What is the biggest library system that Summon has integrated with so far?
A typical Summon implementation is 8-10 weeks even for the largest library system. We work with some of the largest research libraries around the world including more than 30 percent of the Association of Research Libraries in North America and 50 percent of the Group of Eight libraries in Australia. In Asia we have worked closely with Peking University and they have been a great partner in helping us implement specially tuned Chinese relevancy ranking and other Chinese interface features. Although not the biggest Summon site, Peking University has over 340 million discoverable items that are scoped to the library’s collections. Of these items, more than 1.5 million records are represented in the library’s catalogue.

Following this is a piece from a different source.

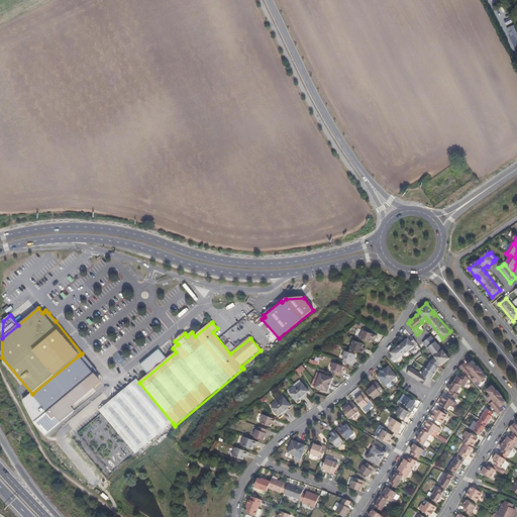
[(360,338),(371,342),(372,339),(373,337),(375,338),(377,334),(364,329),(360,338)]
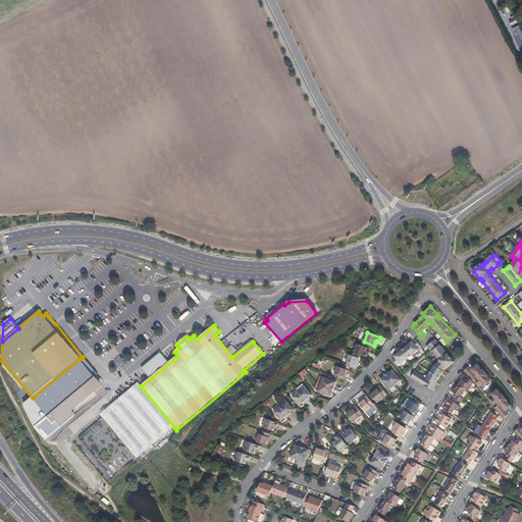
[(441,350),(444,348),(433,336),(425,344),(430,350),(431,349),(436,355),(435,355),(438,359),(433,363),(425,376),(414,368),(410,375),(431,388),(435,381),(434,381),(441,368),(440,367),(444,364),(445,365),(453,359),(446,351),(445,352),(441,350)]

Any comments on Summon vs. Google Scholar?
The Summon service and Google Scholar both allow users to search quickly across a huge amount of academic information. They index different content, with some overlap, and rank relevance in substantially different ways. Summon results can be scoped to content that is specifically licensed by the library which ensures that users actually have access to the full text of the content they discover. The Summon service allows libraries to brand the search service as belonging to the library so that users associate quality, authoritative results with the library/university that is paying for the content. And of course the Summon service offers several functional advantages, including the ability to find articles alongside books and other digital resources, limit and refine searches with powerful faceting options for content type, subject, language, and more.
How important to the Summon team is the Asia Pacific region?
ProQuest is committed to serving the Asia Pacific region with a complete and compelling discovery experience expressly designed to meet the needs and expectations of today’s users. The Summon service was recently awarded the Most Innovative Technology of the Year at the Asia Digital Publishing Summit and Awards (ADPSA). The award recognizes companies who have demonstrated an unparalleled ability to succeed and have continually set standards of excellence.
Summon 2.0 will be released in June 2013.